As you’ve probably noticed, COVID-19 hammered the state of Michigan over the past month, while caseloads are generally going down in most of the rest of the country. Last week, Whitmer urged high schools to suspend in-person classes and youth sports for two weeks as well as asking diners to avoid eating at restaurant indoors. But she emphasized that “these are not orders, mandates or requirements,” apparently concluding that orders and mandates aren’t necessary yet, that they’re not that effective, or they generate too much backlash and resistance to be worthwhile.

Whitmer wants the federal government to tell manufacturers to send more vaccines to her state, and fast. So far, Michigan’s vaccine efforts are in the middle of the pack – 79.5 percent of distributed vaccines have been administered so far, ranking 30th out of the 50 states. Some other states might ask why Michigan would get shipped more vaccines, when that state still has unused doses and aren’t getting them into arms as fast as other states.

Yesterday, CDC Director Dr. Rochelle Walensky made clear she didn’t think rushing more vaccines to Michigan was the right solution.

When you have an acute situation, an extraordinary number of cases like we have in Michigan, the answer is not necessarily to give vaccine.  In fact, we know that the vaccine will have a delayed response.  The answer to that is to really close things down, to go back to our basics, to go back to where we were last spring, last summer, and to shut things down, to flatten the curve, to decrease contact with one another, to test to the extent that we have available, to contact trace.  Sometimes you can’t even do it at the capacity that you need.  But, really, what we need to do in those situations is shut things down.”

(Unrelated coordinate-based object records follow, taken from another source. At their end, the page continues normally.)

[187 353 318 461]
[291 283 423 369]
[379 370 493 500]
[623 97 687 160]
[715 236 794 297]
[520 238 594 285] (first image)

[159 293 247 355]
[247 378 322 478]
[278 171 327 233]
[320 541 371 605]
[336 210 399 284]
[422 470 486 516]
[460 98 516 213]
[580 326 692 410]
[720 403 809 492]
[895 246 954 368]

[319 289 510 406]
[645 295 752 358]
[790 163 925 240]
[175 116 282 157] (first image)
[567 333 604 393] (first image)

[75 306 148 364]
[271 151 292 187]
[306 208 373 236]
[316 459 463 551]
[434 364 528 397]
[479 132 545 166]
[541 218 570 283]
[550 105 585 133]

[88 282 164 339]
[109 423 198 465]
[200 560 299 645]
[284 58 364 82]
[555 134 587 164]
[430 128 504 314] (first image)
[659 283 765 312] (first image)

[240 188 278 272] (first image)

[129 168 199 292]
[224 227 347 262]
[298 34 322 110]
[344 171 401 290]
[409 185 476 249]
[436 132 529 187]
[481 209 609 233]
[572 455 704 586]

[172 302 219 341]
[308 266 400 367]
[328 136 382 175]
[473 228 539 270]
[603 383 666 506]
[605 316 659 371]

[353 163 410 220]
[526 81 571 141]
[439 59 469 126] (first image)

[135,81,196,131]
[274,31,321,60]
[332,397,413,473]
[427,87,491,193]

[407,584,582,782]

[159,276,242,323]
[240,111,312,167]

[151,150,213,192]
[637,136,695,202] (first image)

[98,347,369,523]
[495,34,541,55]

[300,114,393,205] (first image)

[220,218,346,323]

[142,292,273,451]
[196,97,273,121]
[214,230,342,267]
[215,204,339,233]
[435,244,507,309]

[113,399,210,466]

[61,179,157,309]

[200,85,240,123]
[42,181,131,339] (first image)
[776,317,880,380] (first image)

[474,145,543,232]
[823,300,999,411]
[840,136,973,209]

Raise your hand if you foresaw the Biden administration accusing Gretchen Whitmer of being too resistant to far-reaching shutdowns. Walensky continued, “I think if we tried to vaccinate our way out of what is happening in Michigan, we would be disappointed that it took so long for the vaccine to work, to actually have the impact.”

Andy Slavitt, Acting Administrator of the Centers for Medicare and Medicaid Services, added, “We have to remember the fact that in the next two to six weeks, the variants that we’ve seen in Michigan — those variants are also present in other states.  So our ability to vaccinate people quickly in all — each of those states, rather than taking vaccines and shifting it to playing Whack-a-Mole, isn’t the strategy that public health leaders and scientists have laid out.”

Based upon those comments, the Biden administration is not going to reroute any vaccine shipments from other states to Michigan — putting Whitmer in a tight bind. Up until a month ago, Michigan was in relatively good shape for a state of its population, and last fall, she was getting glowing profiles in the national media. “From her living room, Gretchen Whitmer has led Michigan through a pandemic, an economic meltdown and even a dam collapse — all at a time when government itself seems broken,” gushed the New York Times.

But Michigan suffering a huge spike in cases during the vaccine rollout — when other states aren’t seeing similar spikes — raises the question of just how well Whitmer’s policies helped the state, and how much was just random chance and luck. Whitmer is now emphasizing “policy change alone won’t change the tide,” which is not quite what she or her fans contended last year. In fact, from the start of the pandemic, state lockdown policies have rarely aligned clearly with outcomes – some strict lockdown states had huge outbreaks, some loose lockdown states had milder caseloads, and vice versa. Policy probably has some effect on the margins, but it’s modest compared to population density, temperature, weather, travel patterns, factors like mass transit bringing people close together in enclosed spaces, and random chance.

But if “policy change alone won’t change the tide . . .” did Whitmer ever deserve all of that gushing praise for her response to the pandemic?